Other fusion inhibitors in development include Progenics' PRO 542 and Lexigen Pharmaceuticals' FP-21399. Development prospects for this particular drug have dimmed somewhat since the company ran out of money.
AMD-3100: AnorMED recently started development of their CXCR4 blocker, AMD-3100. The chemokine CXCR4 is one of the `pathways' that HIV uses to infect a new cell. This is the first chemokine blocker in development and if it proves successful, this drug may be particularly useful in people with advanced stage disease who have a particular type of HIV that reproduces very rapidly, known as syncitium inducing or SI type virus.
HE-2000: Hollis Eden recently started human studies with HE-2000. The exact way that this drug blocks HIV from reproducing has not been confirmed, although the company's current hypothesis is that it `starves' HIV of the essential proteins that it needs. HE-2000 is given by injection directly into the muscle. In laboratory studies, this drug is also said to have activity against numerous other viruses. The drug's main claim to legitimacy rests on a small, uncontrolled study in chimpanzees, where chimps were given HE- 2000 were reported to live somewhat longer than expected due to their SIV infection.

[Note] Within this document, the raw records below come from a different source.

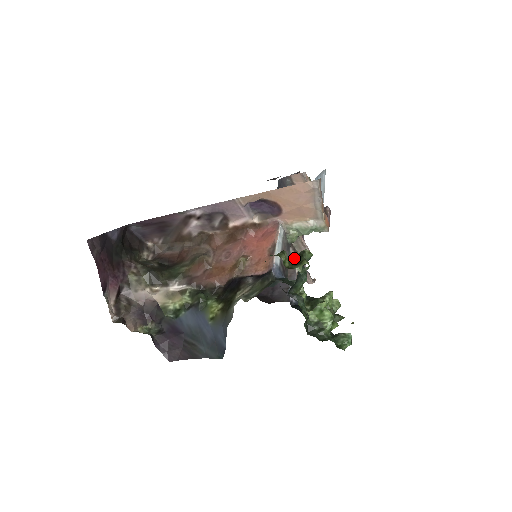
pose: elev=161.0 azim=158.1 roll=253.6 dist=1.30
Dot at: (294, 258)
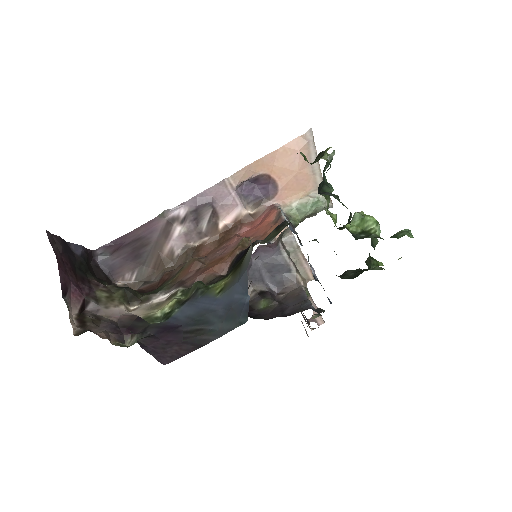
Dot at: (313, 162)
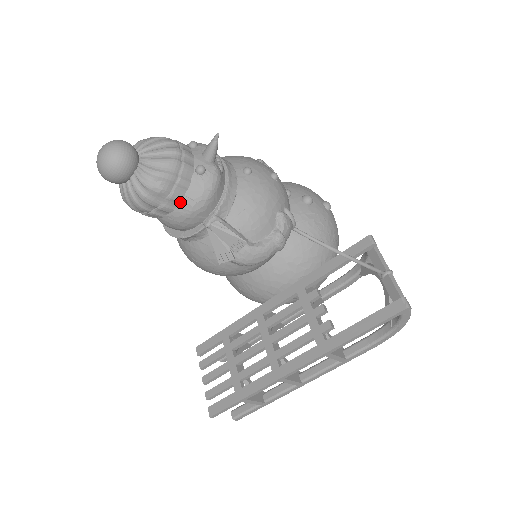
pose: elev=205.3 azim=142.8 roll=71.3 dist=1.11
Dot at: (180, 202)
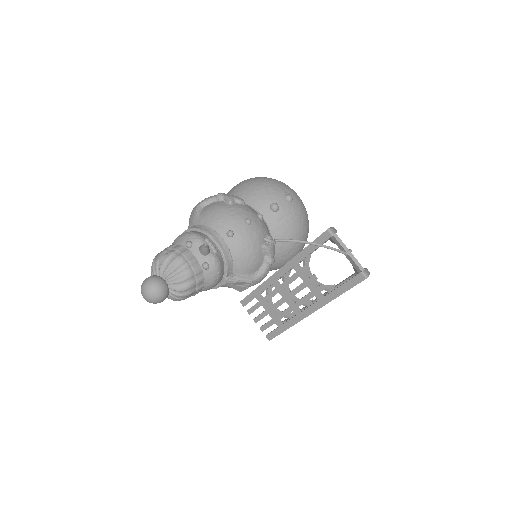
Dot at: (203, 287)
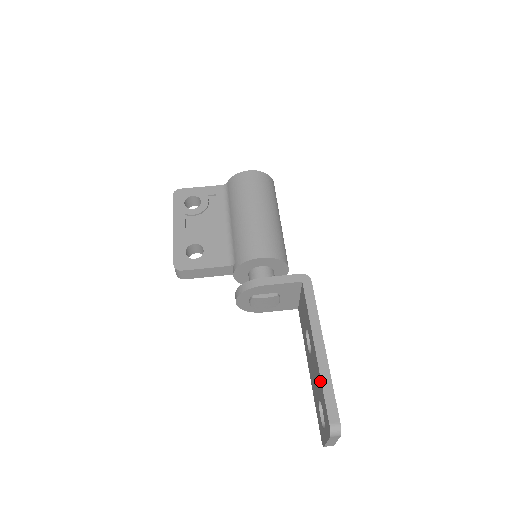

Several companies including Merck, Pfizer and Bristol-Myers Squibb are developing blockers against the CCR5 chemokine receptor. CCR5 is another `pathway' that HIV uses to infect new cells. If this strategy proves successful, these CCR5 blockers may be useful in people with early stage HIV disease who have a type of virus known as non-syncitium inducing or NSI virus. Given that HIV can infect cells through many different pathways, it may be necessary to combine a CCR5 and CXCR4 blocker to prevent HIV from infecting new cells. Because this is a completely new field of drug development, it is likely to take a number of years before truly effective drug candidates will be found.
A few years ago there was a tremendous amount of interest in research around inhibitors of the integrase enzyme. Integrase is another one of the essential enzymes that HIV uses to make new infectious viruses. However, a lot of the enthusiasm has been dampened as companies have failed to come up with potent drugs against this target. One company that may be close to selecting a drug for development is Merck. They have reported on different integrase inhibitors that in laboratory studies are potent inhibitors of HIV. One barrier that they face is that the drugs bind to proteins found in the human body before they have a chance to become active against the virus. Though this probably effects most of the available protease inhibitors as well, Merck was able to overcome this problem with indinavir. Thus there is hope they will be able to do this again.
While this may seem like a reasonable number of new drugs in the pipeline, their potential is limited by the fact that few if any are likely to be active against highly resistant virus, where the need is greatest. There are already many viable options for first line therapy, and reasonable, improving options for second line therapy. The new crop of drugs offers only incremental advances over these options, such as once-daily dosing. The greater challenge, finding drugs that will be highly potent despite multi-drug resistant virus, remains largely unmet, with the one proven exception of T-20.